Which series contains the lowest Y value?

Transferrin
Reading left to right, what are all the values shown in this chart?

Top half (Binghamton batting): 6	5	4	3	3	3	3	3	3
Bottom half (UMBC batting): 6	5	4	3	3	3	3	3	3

————

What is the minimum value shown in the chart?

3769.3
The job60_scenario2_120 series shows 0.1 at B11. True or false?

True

————

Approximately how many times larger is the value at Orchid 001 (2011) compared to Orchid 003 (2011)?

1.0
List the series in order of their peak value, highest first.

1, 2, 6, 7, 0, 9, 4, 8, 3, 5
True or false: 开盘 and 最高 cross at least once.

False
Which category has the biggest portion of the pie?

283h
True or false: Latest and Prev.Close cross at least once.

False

————

**Task instructions:**
Display every line of the material that contains the word "True". Treat uppercase and lowercase letters as different.

**Answer to this exercise:**
The job60_scenario2_120 series shows 0.1 at B11. True or false?
True
True or false: 开盘 and 最高 cross at least once.
True or false: Latest and Prev.Close cross at least once.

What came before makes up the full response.